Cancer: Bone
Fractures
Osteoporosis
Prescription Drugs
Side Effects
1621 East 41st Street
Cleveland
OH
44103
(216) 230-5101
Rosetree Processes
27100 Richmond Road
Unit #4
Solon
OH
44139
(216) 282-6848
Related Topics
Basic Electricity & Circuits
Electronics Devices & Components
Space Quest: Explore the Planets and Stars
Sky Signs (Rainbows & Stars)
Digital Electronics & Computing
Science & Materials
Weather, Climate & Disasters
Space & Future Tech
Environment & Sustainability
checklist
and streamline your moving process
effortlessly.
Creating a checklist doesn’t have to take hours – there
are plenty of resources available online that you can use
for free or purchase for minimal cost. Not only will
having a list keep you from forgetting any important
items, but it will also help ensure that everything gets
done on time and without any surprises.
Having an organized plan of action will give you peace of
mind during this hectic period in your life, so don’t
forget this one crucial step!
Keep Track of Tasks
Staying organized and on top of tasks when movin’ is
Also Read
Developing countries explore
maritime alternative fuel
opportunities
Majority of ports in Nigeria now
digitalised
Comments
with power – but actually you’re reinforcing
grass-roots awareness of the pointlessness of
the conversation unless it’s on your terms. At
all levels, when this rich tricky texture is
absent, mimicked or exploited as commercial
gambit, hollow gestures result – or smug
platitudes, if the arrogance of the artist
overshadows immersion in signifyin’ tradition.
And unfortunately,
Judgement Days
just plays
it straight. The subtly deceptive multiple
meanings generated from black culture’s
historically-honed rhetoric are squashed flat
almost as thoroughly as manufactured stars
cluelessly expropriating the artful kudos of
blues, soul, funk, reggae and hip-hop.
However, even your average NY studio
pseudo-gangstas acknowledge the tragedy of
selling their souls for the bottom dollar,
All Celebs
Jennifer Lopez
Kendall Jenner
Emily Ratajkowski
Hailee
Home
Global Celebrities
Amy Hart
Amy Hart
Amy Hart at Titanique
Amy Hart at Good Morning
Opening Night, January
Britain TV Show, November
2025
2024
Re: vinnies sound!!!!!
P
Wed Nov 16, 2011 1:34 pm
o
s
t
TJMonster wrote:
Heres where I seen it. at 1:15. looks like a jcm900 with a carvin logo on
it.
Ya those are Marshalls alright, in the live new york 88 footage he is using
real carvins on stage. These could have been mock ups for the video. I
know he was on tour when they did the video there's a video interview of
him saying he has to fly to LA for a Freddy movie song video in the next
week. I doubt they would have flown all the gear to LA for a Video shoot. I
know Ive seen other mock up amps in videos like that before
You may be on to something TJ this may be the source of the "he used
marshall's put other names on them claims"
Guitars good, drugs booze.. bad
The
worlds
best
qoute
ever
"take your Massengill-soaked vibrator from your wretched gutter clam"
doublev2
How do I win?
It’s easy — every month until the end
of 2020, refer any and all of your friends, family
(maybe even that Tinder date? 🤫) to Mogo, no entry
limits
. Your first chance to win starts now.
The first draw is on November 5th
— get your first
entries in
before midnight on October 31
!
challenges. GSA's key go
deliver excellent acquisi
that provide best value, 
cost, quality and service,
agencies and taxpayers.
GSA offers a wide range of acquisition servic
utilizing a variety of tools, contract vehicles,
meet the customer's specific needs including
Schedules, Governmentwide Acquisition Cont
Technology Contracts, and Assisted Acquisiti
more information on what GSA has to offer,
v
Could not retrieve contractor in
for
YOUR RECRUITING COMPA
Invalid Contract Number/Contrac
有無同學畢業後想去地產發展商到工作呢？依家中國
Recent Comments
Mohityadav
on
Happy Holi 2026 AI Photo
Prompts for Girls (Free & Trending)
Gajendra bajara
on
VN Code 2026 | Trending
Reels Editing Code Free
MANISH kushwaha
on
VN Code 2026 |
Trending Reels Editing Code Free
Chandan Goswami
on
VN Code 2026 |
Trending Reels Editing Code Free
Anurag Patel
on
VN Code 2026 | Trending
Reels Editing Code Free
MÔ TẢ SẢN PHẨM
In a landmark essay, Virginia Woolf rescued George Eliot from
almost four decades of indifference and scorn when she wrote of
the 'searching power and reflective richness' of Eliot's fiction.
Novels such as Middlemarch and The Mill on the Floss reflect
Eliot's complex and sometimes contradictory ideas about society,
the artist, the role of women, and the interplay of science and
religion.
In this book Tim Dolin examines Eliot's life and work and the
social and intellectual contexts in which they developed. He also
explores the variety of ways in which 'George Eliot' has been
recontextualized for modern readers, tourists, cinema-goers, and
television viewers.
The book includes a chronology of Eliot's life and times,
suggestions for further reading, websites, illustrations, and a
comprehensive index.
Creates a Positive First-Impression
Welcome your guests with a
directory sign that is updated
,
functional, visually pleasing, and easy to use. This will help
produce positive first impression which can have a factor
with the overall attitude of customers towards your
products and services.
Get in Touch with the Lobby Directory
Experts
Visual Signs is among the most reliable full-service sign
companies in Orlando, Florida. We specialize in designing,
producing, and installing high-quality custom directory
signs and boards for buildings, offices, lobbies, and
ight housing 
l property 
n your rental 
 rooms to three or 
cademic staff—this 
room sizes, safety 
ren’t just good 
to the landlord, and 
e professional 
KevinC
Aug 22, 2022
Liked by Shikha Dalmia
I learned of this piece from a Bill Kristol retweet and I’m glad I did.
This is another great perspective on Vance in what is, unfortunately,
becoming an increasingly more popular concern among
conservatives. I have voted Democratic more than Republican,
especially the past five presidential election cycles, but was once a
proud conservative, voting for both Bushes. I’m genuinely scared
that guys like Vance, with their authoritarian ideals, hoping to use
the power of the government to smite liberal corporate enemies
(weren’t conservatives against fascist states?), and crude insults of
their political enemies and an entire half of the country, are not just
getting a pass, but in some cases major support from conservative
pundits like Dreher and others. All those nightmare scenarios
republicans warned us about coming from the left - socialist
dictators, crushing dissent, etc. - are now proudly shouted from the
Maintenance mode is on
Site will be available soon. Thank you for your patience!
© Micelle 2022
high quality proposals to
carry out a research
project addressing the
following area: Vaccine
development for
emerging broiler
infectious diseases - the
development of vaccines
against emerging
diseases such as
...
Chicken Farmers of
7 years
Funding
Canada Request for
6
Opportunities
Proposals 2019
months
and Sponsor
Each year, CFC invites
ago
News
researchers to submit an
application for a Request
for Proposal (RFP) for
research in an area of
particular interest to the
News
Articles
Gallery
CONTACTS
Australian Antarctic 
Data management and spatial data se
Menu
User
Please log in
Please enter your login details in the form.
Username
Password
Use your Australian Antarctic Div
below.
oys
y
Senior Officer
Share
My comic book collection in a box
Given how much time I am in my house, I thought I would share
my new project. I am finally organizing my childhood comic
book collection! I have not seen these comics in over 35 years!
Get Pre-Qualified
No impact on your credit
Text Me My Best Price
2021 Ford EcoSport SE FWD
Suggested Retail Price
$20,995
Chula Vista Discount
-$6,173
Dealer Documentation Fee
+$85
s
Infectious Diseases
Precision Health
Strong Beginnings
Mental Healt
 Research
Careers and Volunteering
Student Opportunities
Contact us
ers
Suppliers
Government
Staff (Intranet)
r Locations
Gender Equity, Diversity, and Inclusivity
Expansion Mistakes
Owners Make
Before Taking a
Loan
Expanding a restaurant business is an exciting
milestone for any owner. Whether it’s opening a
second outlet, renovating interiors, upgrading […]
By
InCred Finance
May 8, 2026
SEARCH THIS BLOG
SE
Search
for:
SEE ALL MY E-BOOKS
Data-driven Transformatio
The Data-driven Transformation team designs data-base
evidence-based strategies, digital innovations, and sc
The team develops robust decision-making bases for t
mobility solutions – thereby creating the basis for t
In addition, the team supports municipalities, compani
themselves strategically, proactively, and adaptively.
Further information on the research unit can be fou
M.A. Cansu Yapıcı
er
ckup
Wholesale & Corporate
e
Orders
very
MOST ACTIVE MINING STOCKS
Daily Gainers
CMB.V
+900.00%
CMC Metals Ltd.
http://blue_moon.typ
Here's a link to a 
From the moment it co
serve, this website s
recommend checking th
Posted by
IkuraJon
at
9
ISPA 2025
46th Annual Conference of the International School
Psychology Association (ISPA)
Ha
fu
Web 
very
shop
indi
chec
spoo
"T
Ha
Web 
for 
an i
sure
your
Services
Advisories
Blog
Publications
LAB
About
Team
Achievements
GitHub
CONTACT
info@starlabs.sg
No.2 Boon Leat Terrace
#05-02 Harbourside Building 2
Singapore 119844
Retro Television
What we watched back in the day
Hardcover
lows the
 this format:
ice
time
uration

________________________

Your assignment.
Pull every line containing "available" out of the material and copy it.

Task result.
are plenty of resources available online that you can use
Site will be available soon. Thank you for your patience!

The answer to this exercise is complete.